**Problem to solve**
Leave every picture out, and give again exactly the lines from the one containing "left_mouse_down()" through the end of the listing.

**Record excerpts**
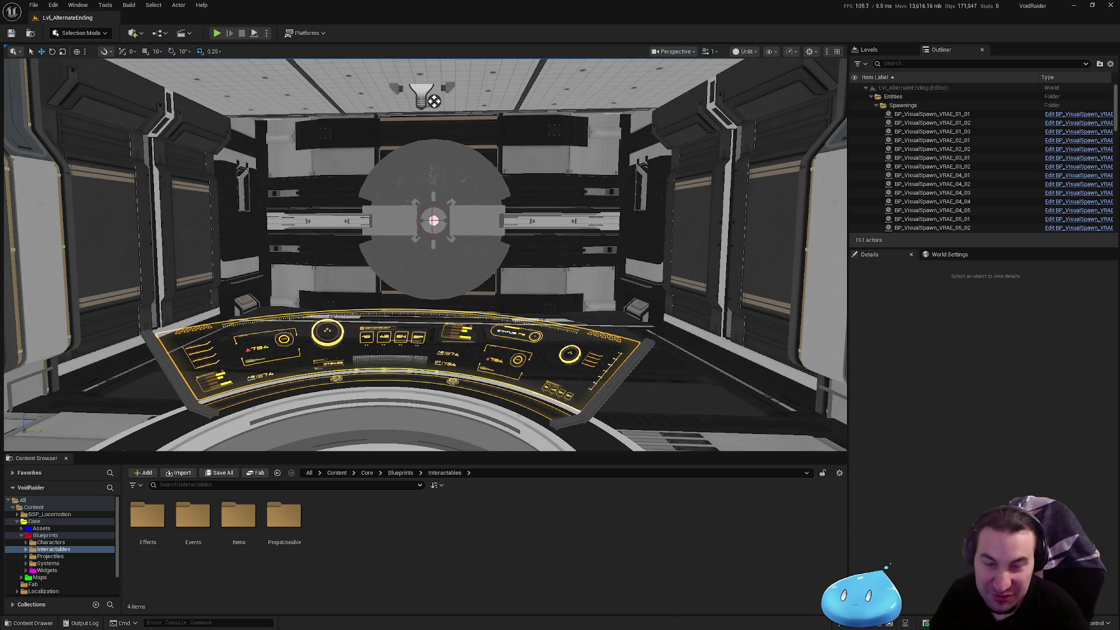
left_click_drag(646, 298, 646, 298)
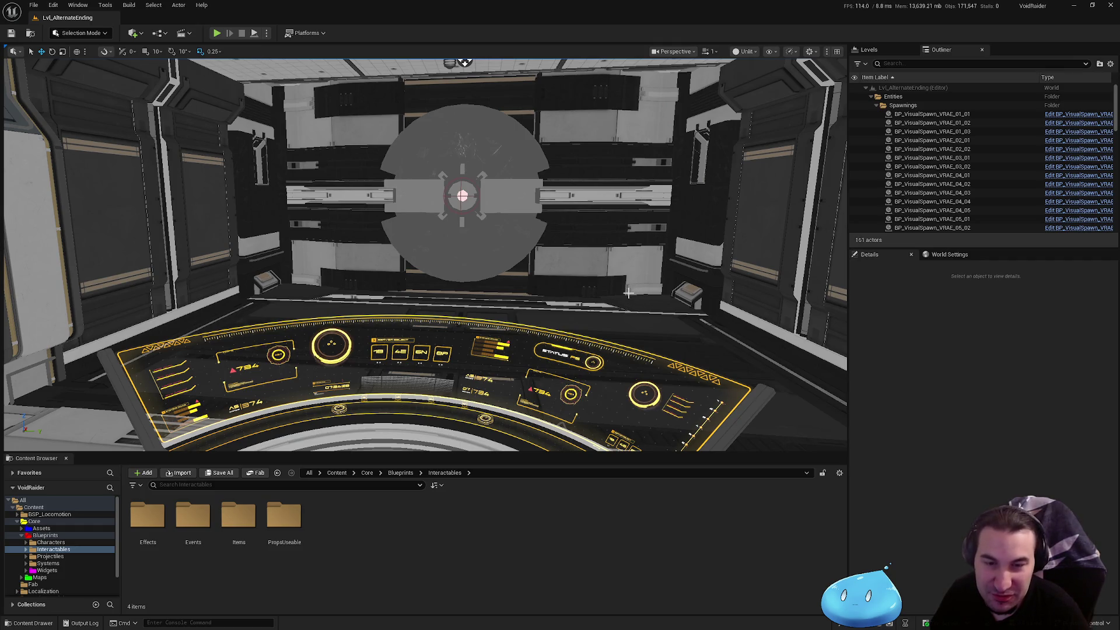
left_click_drag(657, 314, 657, 313)
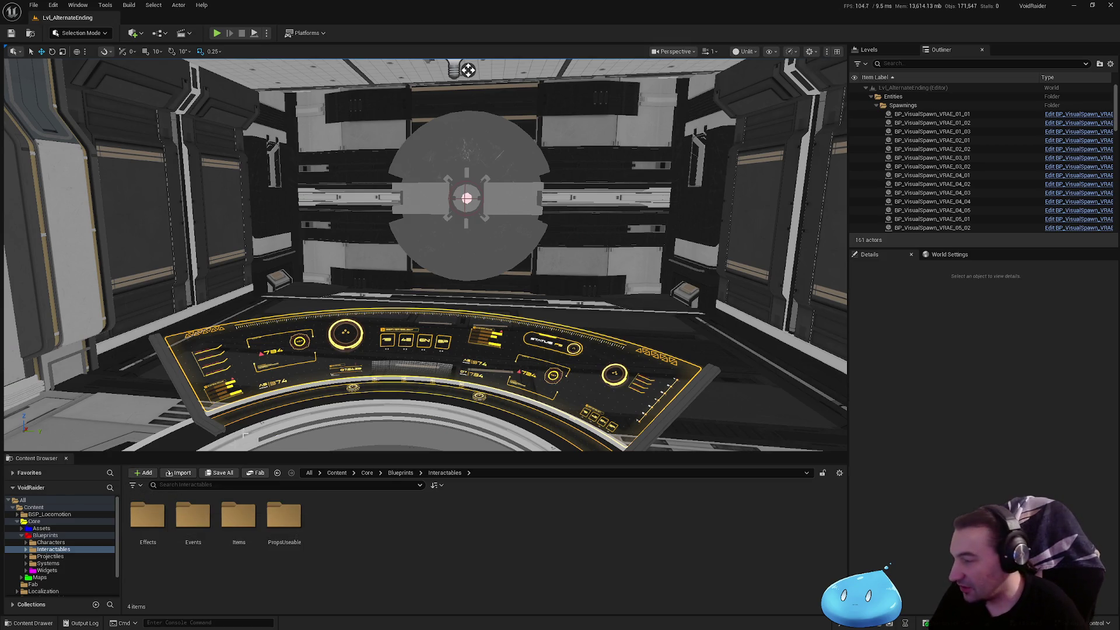
mouse_move(409, 263)
left_mouse_down()
mouse_move(373, 263)
mouse_move(455, 263)
mouse_move(420, 256)
left_mouse_up()
left_click_drag(250, 410, 249, 432)
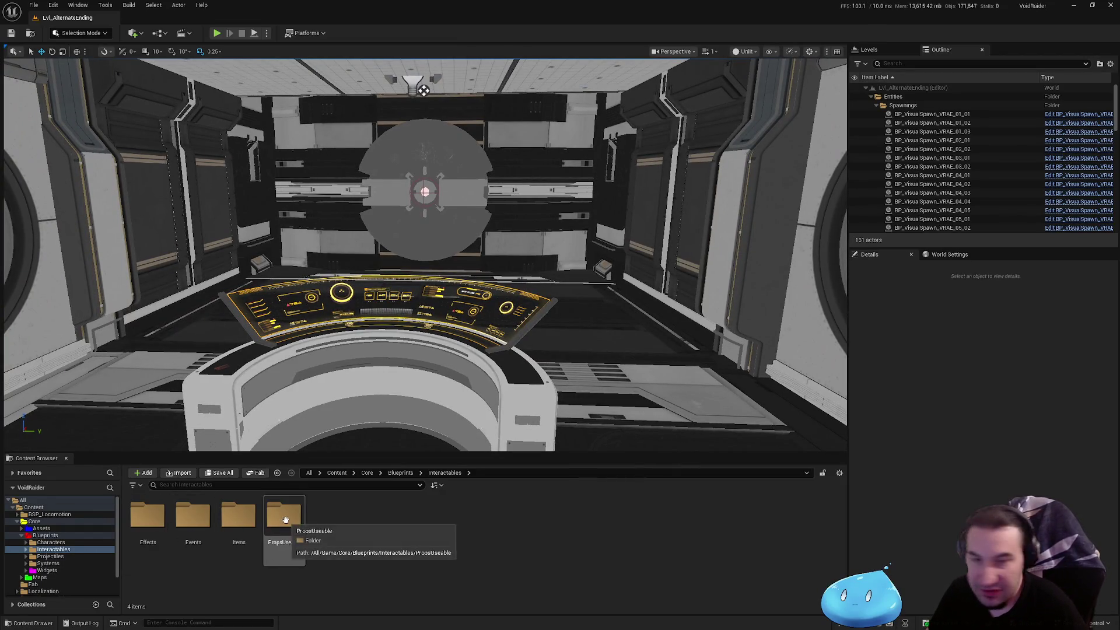
- Browse to Systems > GameModes > AlternateEnding and open the BP_GM_AlternateEnding blueprint
double_click(284, 516)
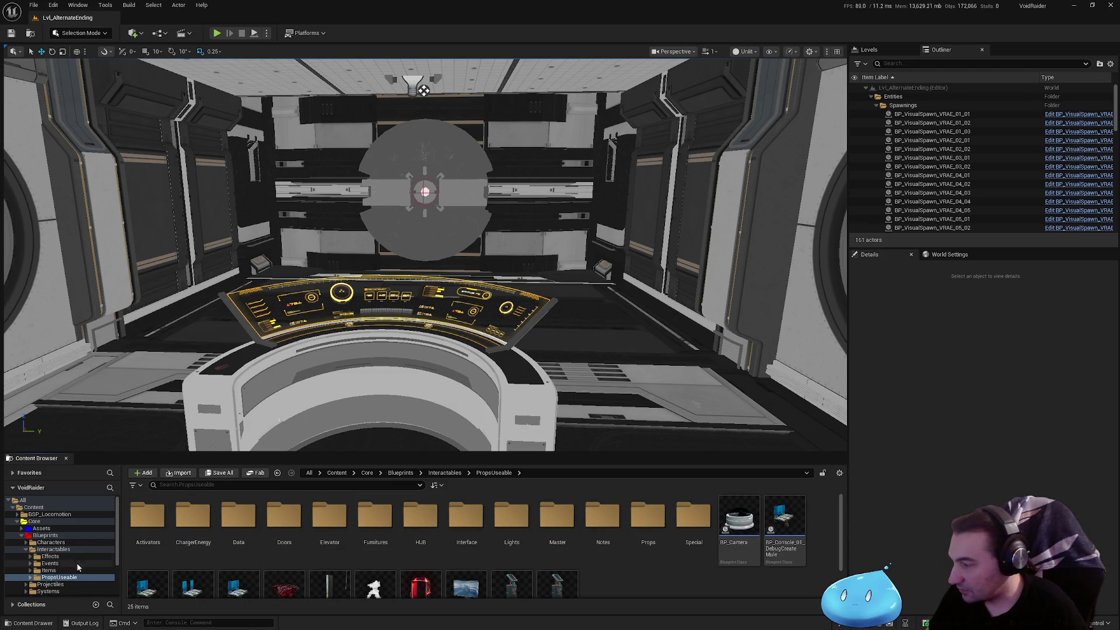
left_click(26, 549)
left_click(48, 563)
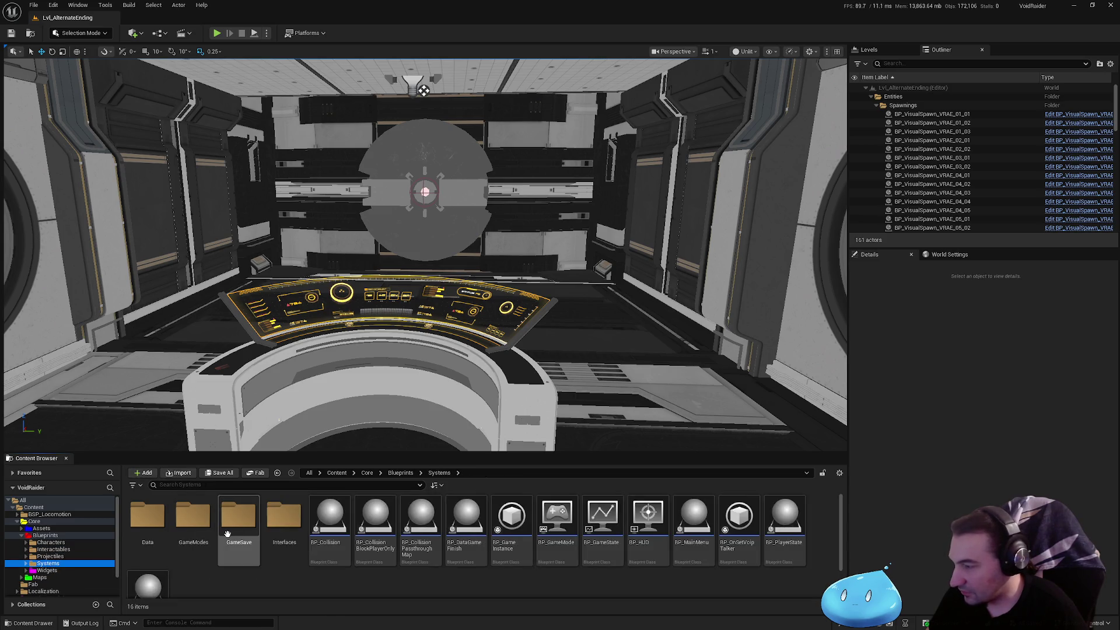
double_click(193, 516)
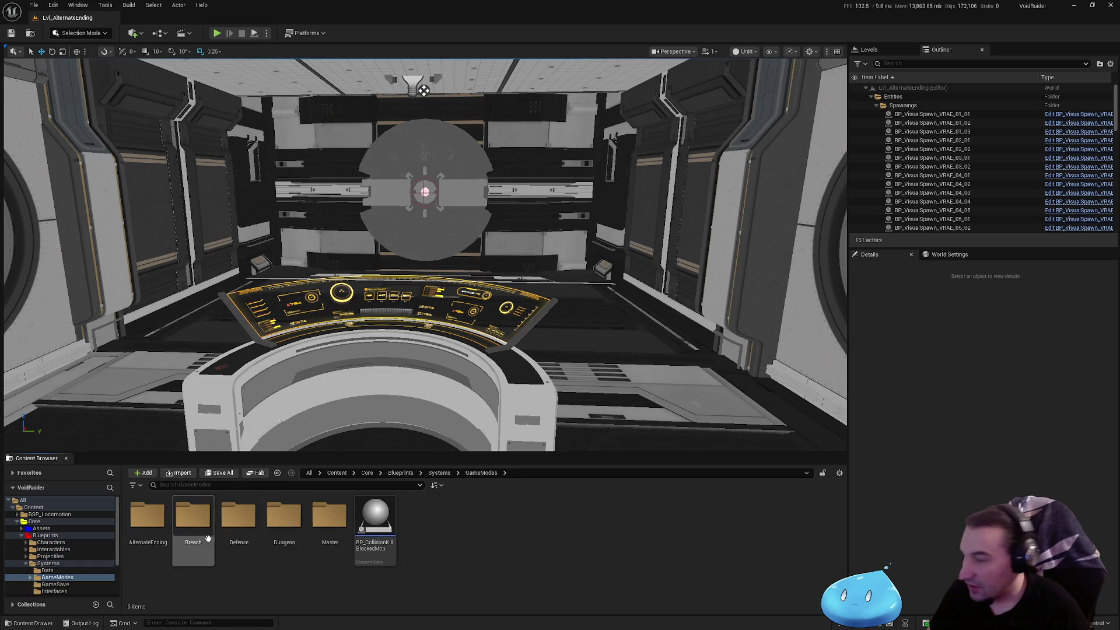
double_click(148, 516)
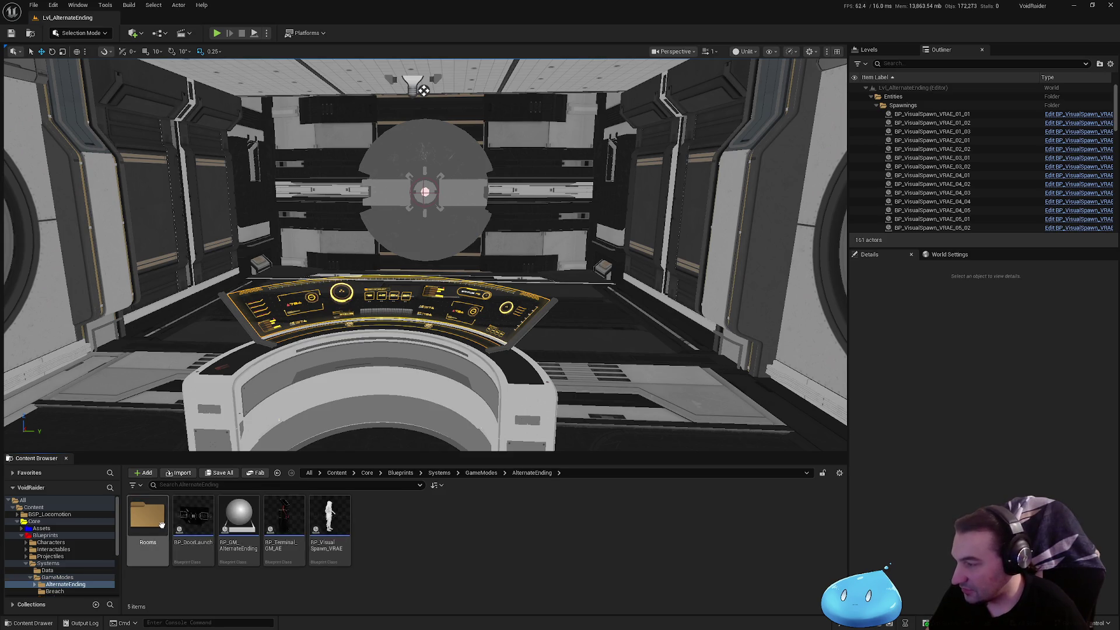
double_click(223, 527)
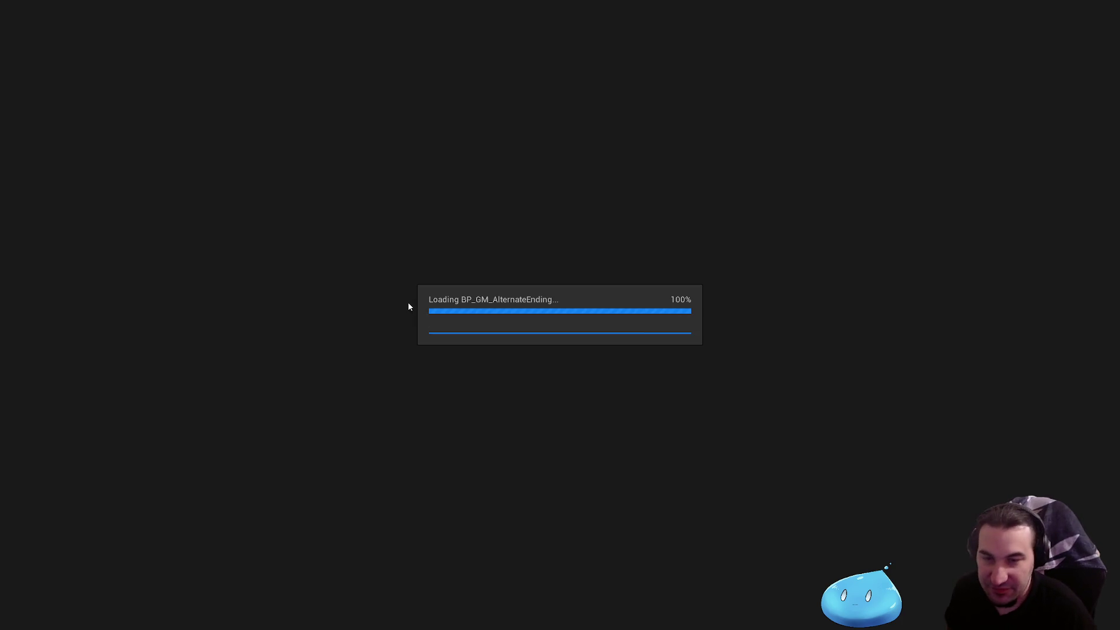
- Pan the EventGraph to inspect the SpawnActor, Branch, Delay, SpawnDef and Set Timer nodes
scroll(460, 237, "down", 4)
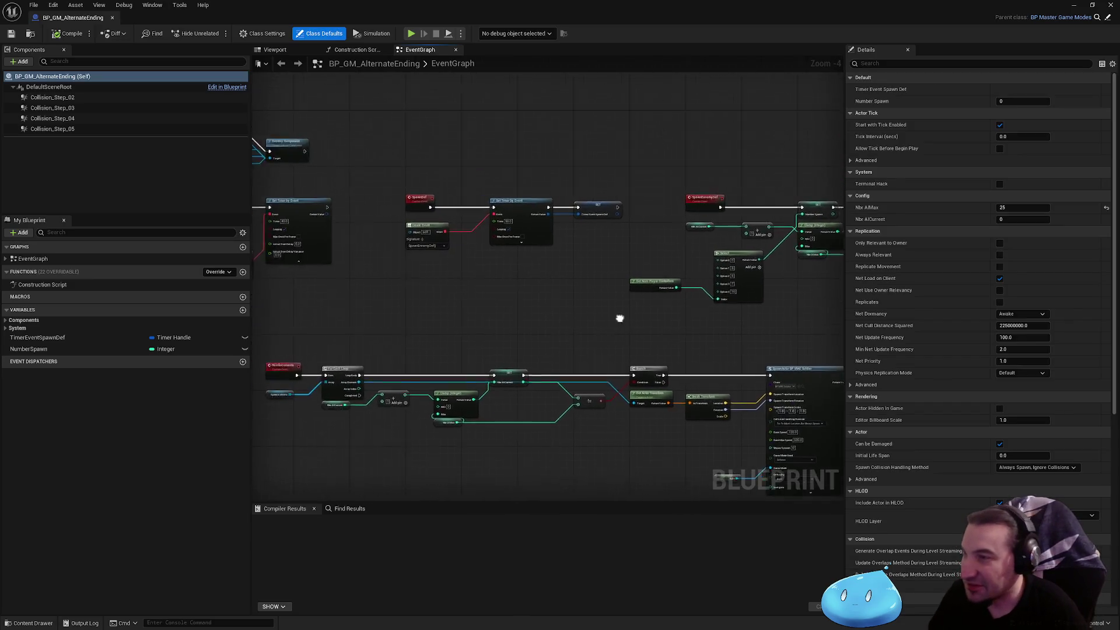
scroll(622, 283, "up", 7)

**Exercise response**
left_mouse_down()
mouse_move(373, 263)
mouse_move(455, 263)
mouse_move(420, 256)
left_mouse_up()
left_click_drag(250, 410, 249, 432)
- Browse to Systems > GameModes > AlternateEnding and open the BP_GM_AlternateEnding blueprint
double_click(284, 516)
left_click(26, 549)
left_click(48, 563)
double_click(193, 516)
double_click(148, 516)
double_click(223, 527)
- Pan the EventGraph to inspect the SpawnActor, Branch, Delay, SpawnDef and Set Timer nodes
scroll(460, 237, "down", 4)
scroll(622, 283, "up", 7)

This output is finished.